— start INPUT RECORDS —

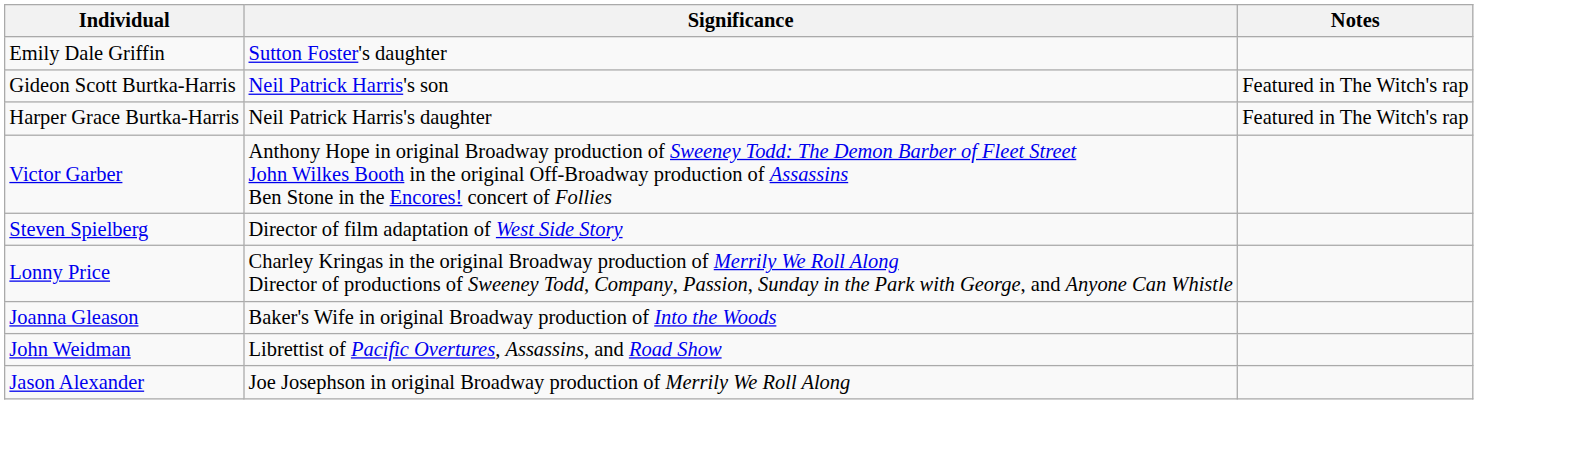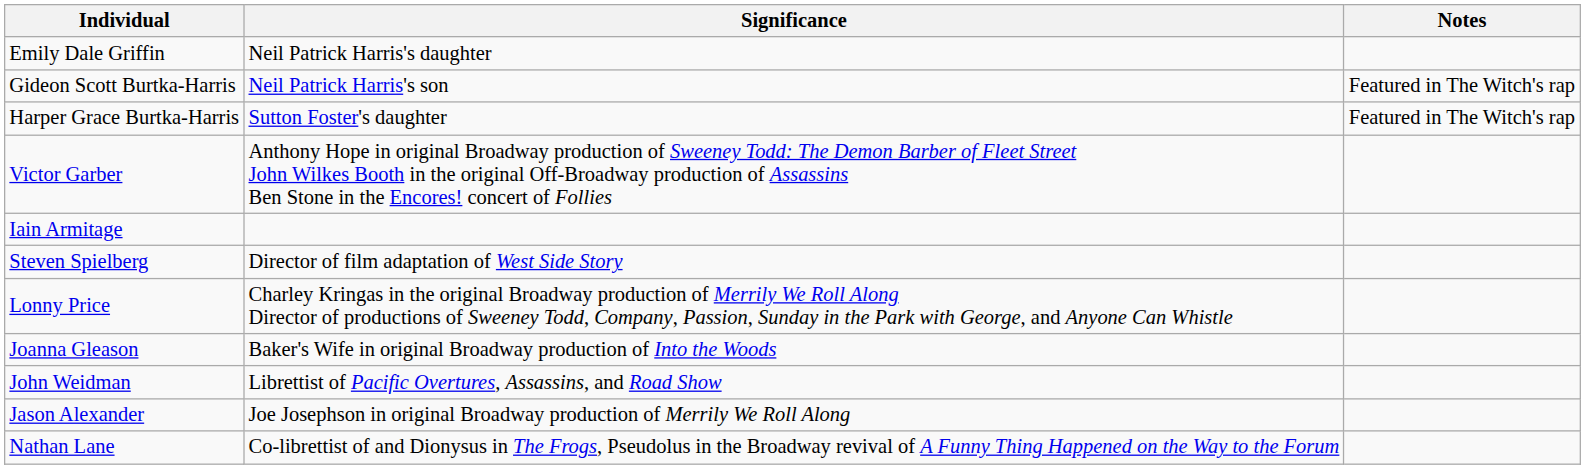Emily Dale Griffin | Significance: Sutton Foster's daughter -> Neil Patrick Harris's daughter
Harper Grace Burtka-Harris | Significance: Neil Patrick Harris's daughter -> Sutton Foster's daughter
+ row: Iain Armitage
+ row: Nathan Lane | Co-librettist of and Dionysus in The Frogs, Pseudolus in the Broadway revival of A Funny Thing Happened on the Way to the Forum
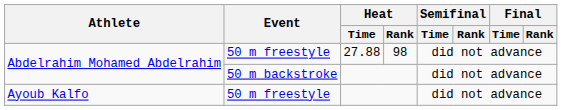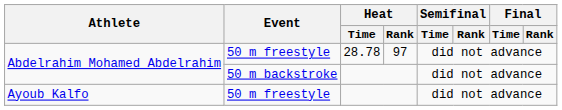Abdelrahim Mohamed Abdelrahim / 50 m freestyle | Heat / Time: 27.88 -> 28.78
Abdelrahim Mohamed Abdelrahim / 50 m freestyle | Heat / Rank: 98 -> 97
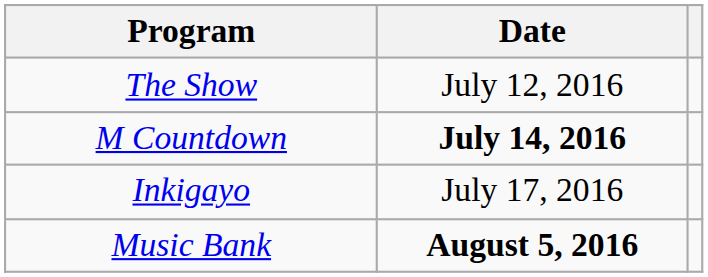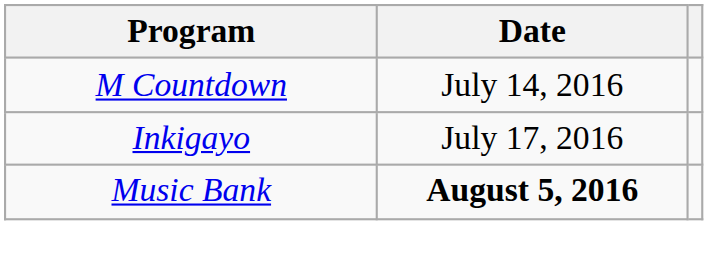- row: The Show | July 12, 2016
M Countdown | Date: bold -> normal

— end INPUT RECORDS —
— start INPUT RECORDS —

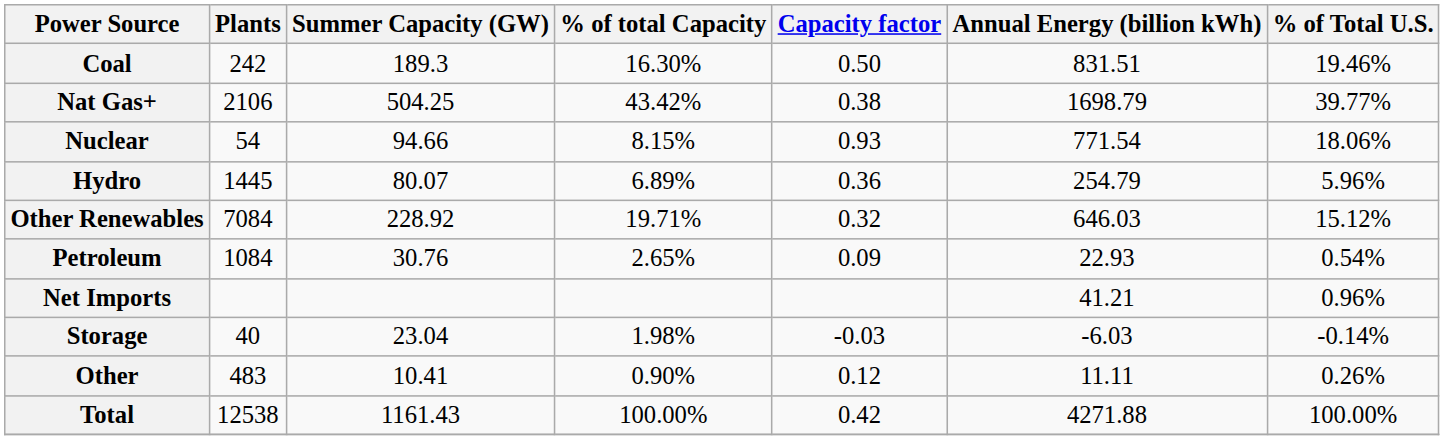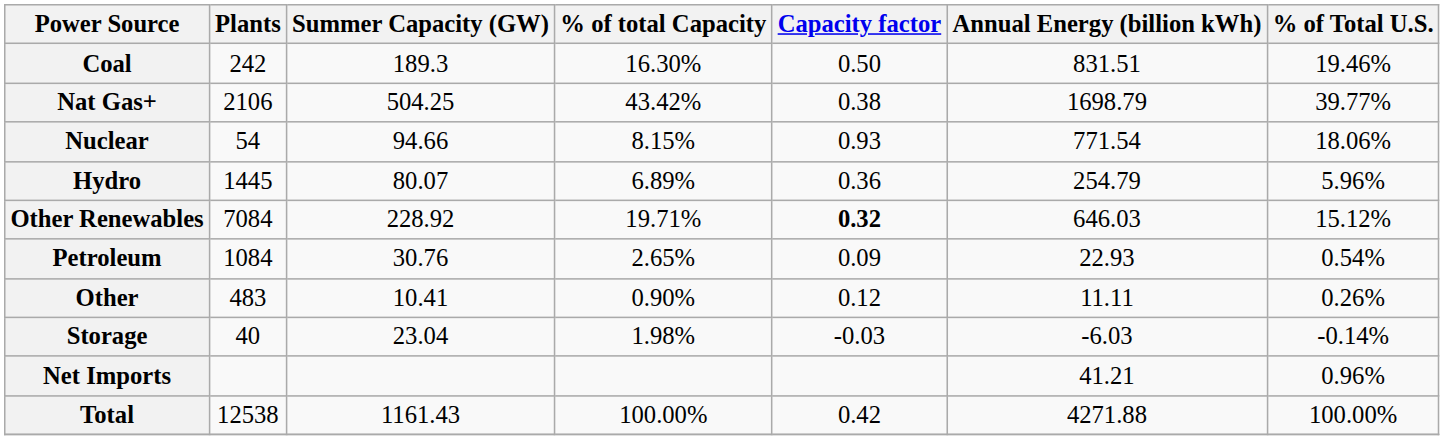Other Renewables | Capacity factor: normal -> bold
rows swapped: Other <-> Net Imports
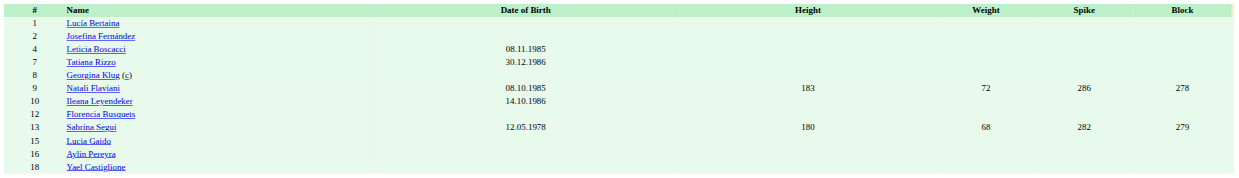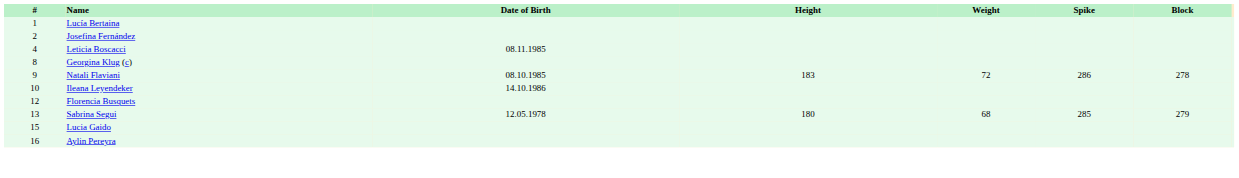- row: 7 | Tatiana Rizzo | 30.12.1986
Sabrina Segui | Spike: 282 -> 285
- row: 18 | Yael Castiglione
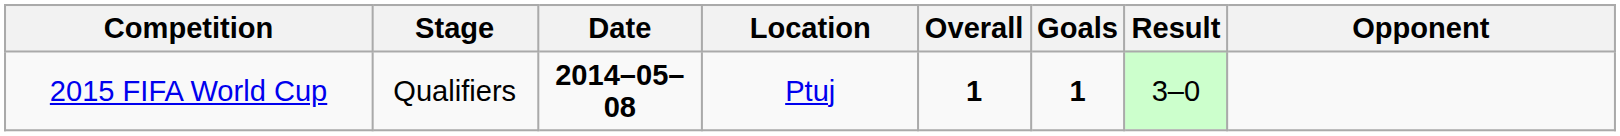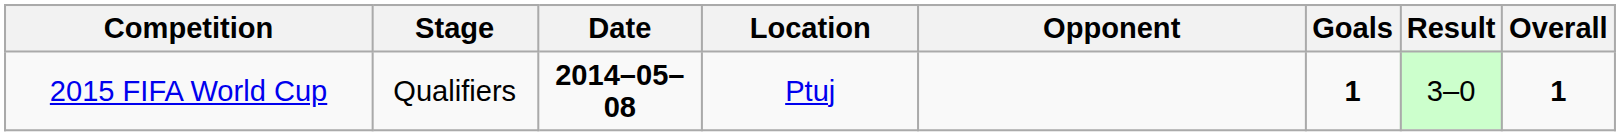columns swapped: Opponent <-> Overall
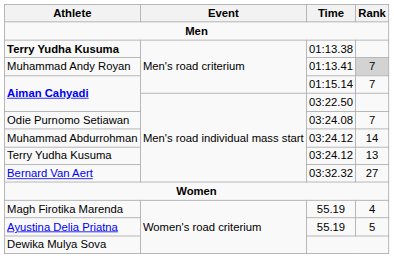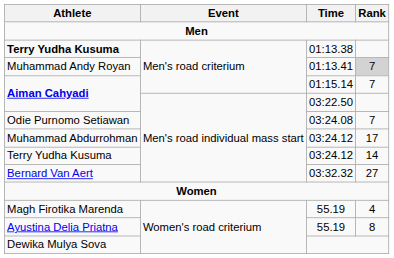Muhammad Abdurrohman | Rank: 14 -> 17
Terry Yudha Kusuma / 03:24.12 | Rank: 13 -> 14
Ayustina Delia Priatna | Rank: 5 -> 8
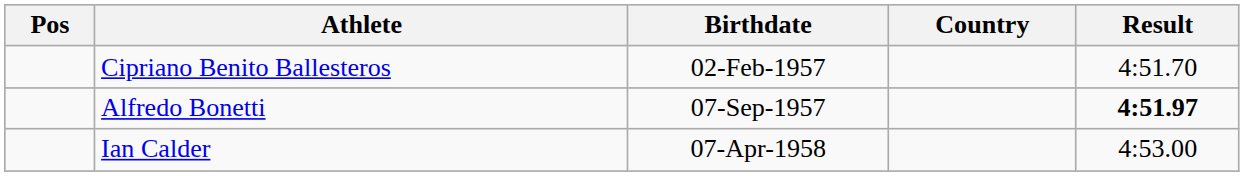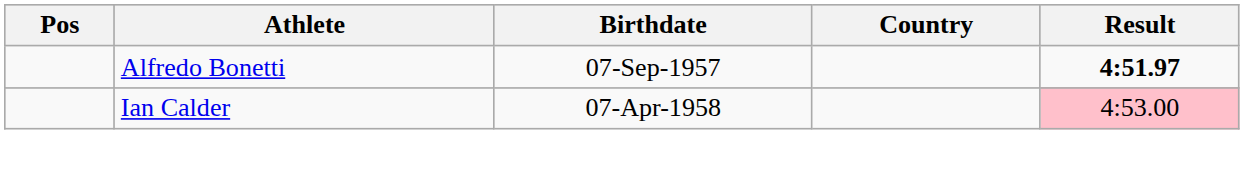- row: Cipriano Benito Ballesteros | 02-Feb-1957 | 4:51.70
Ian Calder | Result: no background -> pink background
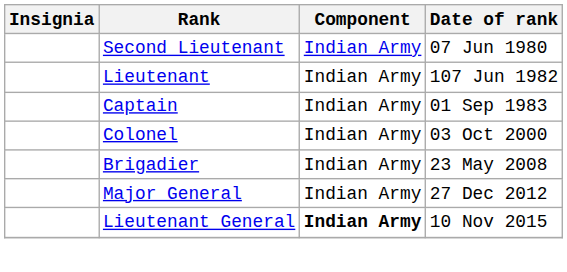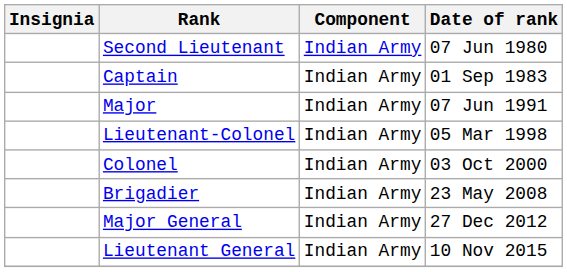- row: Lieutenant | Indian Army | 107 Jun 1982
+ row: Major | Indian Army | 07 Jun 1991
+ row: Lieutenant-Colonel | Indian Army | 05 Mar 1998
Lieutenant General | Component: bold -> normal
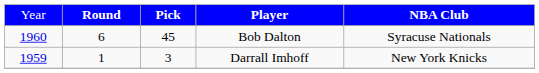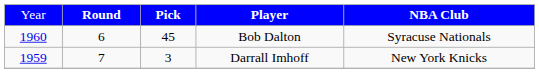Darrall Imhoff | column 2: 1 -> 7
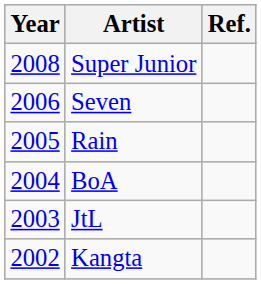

— end INPUT RECORDS —

> _YOUR TASK_: Output the rows above verbatim, starting at the line that contains "Other Renewables |" and ending at the line that contains "Darrall Imhoff | column 2: 1 -> 7", with both of those lines included. Leave the pictures out of your answer.

> _RESULT OF THIS EXERCISE_:
Other Renewables | Capacity factor: normal -> bold
rows swapped: Other <-> Net Imports
- row: 7 | Tatiana Rizzo | 30.12.1986
Sabrina Segui | Spike: 282 -> 285
- row: 18 | Yael Castiglione
columns swapped: Opponent <-> Overall
Muhammad Abdurrohman | Rank: 14 -> 17
Terry Yudha Kusuma / 03:24.12 | Rank: 13 -> 14
Ayustina Delia Priatna | Rank: 5 -> 8
- row: Cipriano Benito Ballesteros | 02-Feb-1957 | 4:51.70
Ian Calder | Result: no background -> pink background
- row: Lieutenant | Indian Army | 107 Jun 1982
+ row: Major | Indian Army | 07 Jun 1991
+ row: Lieutenant-Colonel | Indian Army | 05 Mar 1998
Lieutenant General | Component: bold -> normal
Darrall Imhoff | column 2: 1 -> 7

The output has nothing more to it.